A faithful, complete copy of the records is required.

INFORMATION SUPPLIED below:

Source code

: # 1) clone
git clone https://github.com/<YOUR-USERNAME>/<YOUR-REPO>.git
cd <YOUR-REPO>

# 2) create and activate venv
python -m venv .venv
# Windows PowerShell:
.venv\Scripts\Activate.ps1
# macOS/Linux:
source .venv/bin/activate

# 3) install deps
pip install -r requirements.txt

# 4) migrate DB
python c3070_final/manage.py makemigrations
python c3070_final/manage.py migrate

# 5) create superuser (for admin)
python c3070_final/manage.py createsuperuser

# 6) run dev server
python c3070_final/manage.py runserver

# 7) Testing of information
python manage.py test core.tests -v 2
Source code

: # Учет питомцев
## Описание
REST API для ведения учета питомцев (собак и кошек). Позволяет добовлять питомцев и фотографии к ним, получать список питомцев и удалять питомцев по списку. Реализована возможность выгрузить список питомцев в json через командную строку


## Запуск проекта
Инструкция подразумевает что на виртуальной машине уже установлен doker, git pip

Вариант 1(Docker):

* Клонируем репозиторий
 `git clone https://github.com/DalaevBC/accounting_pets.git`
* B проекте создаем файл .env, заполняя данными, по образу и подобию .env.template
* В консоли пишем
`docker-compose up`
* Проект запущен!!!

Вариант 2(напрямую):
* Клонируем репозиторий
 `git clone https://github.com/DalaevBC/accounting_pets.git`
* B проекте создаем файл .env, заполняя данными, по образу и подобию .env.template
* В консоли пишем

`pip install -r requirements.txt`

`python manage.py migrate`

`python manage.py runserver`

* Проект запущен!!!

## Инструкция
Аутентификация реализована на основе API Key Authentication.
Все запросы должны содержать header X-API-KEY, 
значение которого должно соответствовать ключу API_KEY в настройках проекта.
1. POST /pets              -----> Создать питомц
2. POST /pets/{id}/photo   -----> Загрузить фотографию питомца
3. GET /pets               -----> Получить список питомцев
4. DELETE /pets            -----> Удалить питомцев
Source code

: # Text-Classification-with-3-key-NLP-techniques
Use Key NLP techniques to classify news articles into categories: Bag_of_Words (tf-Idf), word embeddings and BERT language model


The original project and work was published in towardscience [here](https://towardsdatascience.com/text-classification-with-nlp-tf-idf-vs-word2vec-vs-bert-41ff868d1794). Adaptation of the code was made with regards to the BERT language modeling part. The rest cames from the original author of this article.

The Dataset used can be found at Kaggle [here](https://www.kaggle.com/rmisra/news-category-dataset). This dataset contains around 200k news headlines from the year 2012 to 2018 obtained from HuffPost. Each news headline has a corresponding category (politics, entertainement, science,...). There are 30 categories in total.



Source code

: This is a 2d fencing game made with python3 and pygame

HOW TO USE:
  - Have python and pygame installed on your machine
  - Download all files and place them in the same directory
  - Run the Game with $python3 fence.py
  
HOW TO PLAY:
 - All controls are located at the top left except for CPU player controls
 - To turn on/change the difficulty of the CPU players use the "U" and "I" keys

End of INFORMATION SUPPLIED.

RESPONSE TO THE EXERCISE:
Source code

: # 1) clone
git clone https://github.com/<YOUR-USERNAME>/<YOUR-REPO>.git
cd <YOUR-REPO>

# 2) create and activate venv
python -m venv .venv
# Windows PowerShell:
.venv\Scripts\Activate.ps1
# macOS/Linux:
source .venv/bin/activate

# 3) install deps
pip install -r requirements.txt

# 4) migrate DB
python c3070_final/manage.py makemigrations
python c3070_final/manage.py migrate

# 5) create superuser (for admin)
python c3070_final/manage.py createsuperuser

# 6) run dev server
python c3070_final/manage.py runserver

# 7) Testing of information
python manage.py test core.tests -v 2
Source code

: # Учет питомцев
## Описание
REST API для ведения учета питомцев (собак и кошек). Позволяет добовлять питомцев и фотографии к ним, получать список питомцев и удалять питомцев по списку. Реализована возможность выгрузить список питомцев в json через командную строку


## Запуск проекта
Инструкция подразумевает что на виртуальной машине уже установлен doker, git pip

Вариант 1(Docker):

* Клонируем репозиторий
 `git clone https://github.com/DalaevBC/accounting_pets.git`
* B проекте создаем файл .env, заполняя данными, по образу и подобию .env.template
* В консоли пишем
`docker-compose up`
* Проект запущен!!!

Вариант 2(напрямую):
* Клонируем репозиторий
 `git clone https://github.com/DalaevBC/accounting_pets.git`
* B проекте создаем файл .env, заполняя данными, по образу и подобию .env.template
* В консоли пишем

`pip install -r requirements.txt`

`python manage.py migrate`

`python manage.py runserver`

* Проект запущен!!!

## Инструкция
Аутентификация реализована на основе API Key Authentication.
Все запросы должны содержать header X-API-KEY, 
значение которого должно соответствовать ключу API_KEY в настройках проекта.
1. POST /pets              -----> Создать питомц
2. POST /pets/{id}/photo   -----> Загрузить фотографию питомца
3. GET /pets               -----> Получить список питомцев
4. DELETE /pets            -----> Удалить питомцев
Source code

: # Text-Classification-with-3-key-NLP-techniques
Use Key NLP techniques to classify news articles into categories: Bag_of_Words (tf-Idf), word embeddings and BERT language model


The original project and work was published in towardscience [here](https://towardsdatascience.com/text-classification-with-nlp-tf-idf-vs-word2vec-vs-bert-41ff868d1794). Adaptation of the code was made with regards to the BERT language modeling part. The rest cames from the original author of this article.

The Dataset used can be found at Kaggle [here](https://www.kaggle.com/rmisra/news-category-dataset). This dataset contains around 200k news headlines from the year 2012 to 2018 obtained from HuffPost. Each news headline has a corresponding category (politics, entertainement, science,...). There are 30 categories in total.



Source code

: This is a 2d fencing game made with python3 and pygame

HOW TO USE:
  - Have python and pygame installed on your machine
  - Download all files and place them in the same directory
  - Run the Game with $python3 fence.py
  
HOW TO PLAY:
 - All controls are located at the top left except for CPU player controls
 - To turn on/change the difficulty of the CPU players use the "U" and "I" keys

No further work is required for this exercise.